Kathryn Bigelow se fait rare au cinéma. C'est dommage car souvent ses films sont ambitieux et percutants (Démineurs et Zero Dark Thirty en particulier, mais aussi Strange Days en son temps).
De retour sur grand écran, son Detroit s'avère lui aussi ambitieux et percutant.
Le film commence par une courte introduction tout en dessins et bruitages, pour bien nous mettre dans le contexte, bien plus éloquent qu'un simple texte résumé.
Nous sommes donc en 1967 (année de sortie du film Dans la chaleur de la nuit aux USA, qui donnait le ton sur la situation des afro-américains à l'époque), la tension est à son comble entre les afro-américains désabusés et la police. C'est une vraie poudrière et une étincelle y met le feu.
Résultat: émeutes et impasse dans la communication entre tout ce petit monde. Même les politiciens n'y arrivent plus, comme le montre un court passage où un candidat n'arrive pas à faire entendre raison à la population mécontente.
Évidemment les exactions vont bon train des deux côtés: la police, dépassée par les pillages et les actes de destruction, tire sans sommation.
La situation est posée, maintenant, les protagonistes de l'affaire qui va nous intéresser en particulier nous sont présentés.
Bigelow le fait avec soin, mais sans grand génie. C'est une sorte de revue d'effectifs redondante et impersonnelle. On dirait qu'elle s'en fout des personnages, de qui ils sont, ce qu'ils sont. C'est comme si elle plaçait ses pions pour le passage le plus important.
Et ce passage est bien évidemment celui du Motel Algier, moment clé du film, et qui semble être ce qui intéresse le plus la cinéaste.

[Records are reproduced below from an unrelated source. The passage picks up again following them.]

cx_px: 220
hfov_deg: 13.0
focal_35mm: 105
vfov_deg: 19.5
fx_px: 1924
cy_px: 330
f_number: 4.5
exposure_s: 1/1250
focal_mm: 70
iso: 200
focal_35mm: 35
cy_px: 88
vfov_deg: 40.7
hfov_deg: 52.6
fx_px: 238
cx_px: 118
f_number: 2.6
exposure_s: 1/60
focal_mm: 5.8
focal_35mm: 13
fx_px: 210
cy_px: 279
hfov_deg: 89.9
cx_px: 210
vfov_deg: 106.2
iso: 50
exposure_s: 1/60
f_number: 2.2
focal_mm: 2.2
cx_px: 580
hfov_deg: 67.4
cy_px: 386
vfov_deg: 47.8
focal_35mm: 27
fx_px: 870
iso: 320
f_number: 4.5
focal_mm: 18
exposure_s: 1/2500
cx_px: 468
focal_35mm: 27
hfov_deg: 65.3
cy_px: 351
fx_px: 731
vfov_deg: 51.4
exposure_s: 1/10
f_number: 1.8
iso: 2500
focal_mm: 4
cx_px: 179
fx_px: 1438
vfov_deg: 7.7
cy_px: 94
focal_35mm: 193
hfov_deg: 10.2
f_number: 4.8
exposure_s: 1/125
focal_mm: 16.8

Alors là, je trouve que c'est la partie la plus réussie. C'est une plongée en apnée pendant une bonne moitié du film. Je n'ai pas chronométré, mais la tension est à son comble, et le temps semble s'étirer (et pas dans le mauvais sens du terme). Point d'ennui ici. C'est d'une âpreté incroyable. On se met à la place des deux parties. La police complètement dépassée, et pas franchement aidée par la garde nationale. Les clients de l'hôtel, innocents, bousculés, acculés de manière intolérable. On ressent la chaleur et la crasse dans toute cette transpiration, au cœur de cet hôtel miteux.
C'est là que l'on retrouve le cinéma qu'on aime chez Bigelow. Un cinéma percutant, abrasif, qui appuie là où ça fait mal.

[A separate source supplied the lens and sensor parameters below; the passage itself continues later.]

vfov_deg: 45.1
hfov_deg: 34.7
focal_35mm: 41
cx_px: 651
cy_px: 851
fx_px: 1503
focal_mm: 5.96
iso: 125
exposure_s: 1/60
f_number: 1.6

C'est dans cette partie du film que Kathryn Bigelow excelle.
Le casting dont elle dispose est très bien choisi et s'en sort plus qu'honorablement. John Boyega exécute à mon sens une bonne performance. Il avait le personnage le plus complexe, tiraillé entre l'autorité qu'il représente et la volonté de protéger ceux de sa communauté.
Will Poulter est épatant. Son visage juvénile recèle une haine et une cruauté implacable.
Algee Smith apporte une touche de sensibilité et d'incompréhension face à l'injustice.
La dernière partie semble malheureusement un peu expédiée. On assiste à un démêlé judiciaire sur fond de débat socio-politique. Il aurait fallu 40 minutes, voire 1 heure, pour approfondir tout ça, mais Bigelow apparemment ne les avait pas.
Détroit est une oeuvre inégale, mais d'une incroyable puissance dans partie "Algier Motel", ce qui relève le niveau de l'ensemble d'un cran.